You might have noticed that while I post on LinkedIn many times a week, this newsletter is a lot quieter. I’ve got so many drafts, but can’t seem to get over my perfectionism for long-form writing in the way I can for shorter-form posts.
So I want to give YouTube a try and see if I find it easier to turn drafts into videos than I do articles. Plus, video lends itself to having guests over much more easily… 👀
You can subscribe here - nothing’s uploaded yet, but watch this space!
🇬🇧 Speed data-ing in London
We tried something new this month: Speed networking for data product managers. Kudos to Luca for proposing the format AND running the event on the day 🙌
🇬🇧🇪🇸🇫🇷 More Data PM meetups coming up
🇬🇧 London: 23 September - the night before BigDataLDN!

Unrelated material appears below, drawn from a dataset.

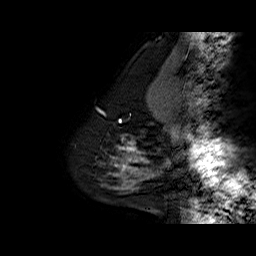
Breast MRI (dynamic contrast-enhanced), one sagittal slice. Slice 13 of 60 in the series (ordered by position). Dynamic contrast-enhanced series, time point 2 of 6 at this slice position (early post-contrast). 1.5 T. TE 6.3 ms, TR 32.5 ms. 4 mm slice thickness. 256 × 256 image matrix. Female patient. Case-level facts recorded for this patient, not image findings: setting: breast cancer imaged before/during neoadjuvant chemotherapy; receptor status: triple-negative.
Annotated regions visible in this slice (semi-automatic segmentation, software-assisted and operator-edited):
- analysis volume of interest (the breast-tissue region the enhancement analysis was run in; not a lesion): bounding box (x1, y1, x2, y2) in pixels: (108, 134, 154, 177)
- tumour enhancement mask (voxels above the 100 % enhancement threshold inside the analysis volume of interest): (118, 141, 148, 171)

🇪🇸 Barcelona: Two events in September! Regular meetup on the 9th, and a special event about going freelance/independent on the 18th
🇫🇷 Paris: No date set yet, but you can sign up to get invited when the next event is announced here
Do you live somewhere with a non-zero number of fellow Data PMs, but without a DPM meetup? I want to help you change that! See the article below:
By the way, I’ve already had folks reach out with an interest to start a local chapter in Dublin, Wroclaw, New York, and Melbourne. If you’re in one of those cities and want to help share the load, let me know! Hosting is much easier when you don’t need to attend 100% of meetups.






Good post Nick.
The other broader challenge is that many times, benefits cant directly be attributed to the data or AI project as data and AI are mostly a means to the end, not the end itself. This means you will need a benefits sharing agreement with the process owner that leverages your project to deliver benefits - this can be very difficult.
This is often compounded by any existing benefits framework which often don't factor in enablers like data.
Working in finance I see similar problems everyday. Capex projects won’t get approved without a clear ROI but no one actually measures the ROI after completion.
You bring up a great point that we are incentivized on delivering outcomes not reporting if the outcome meets expectations.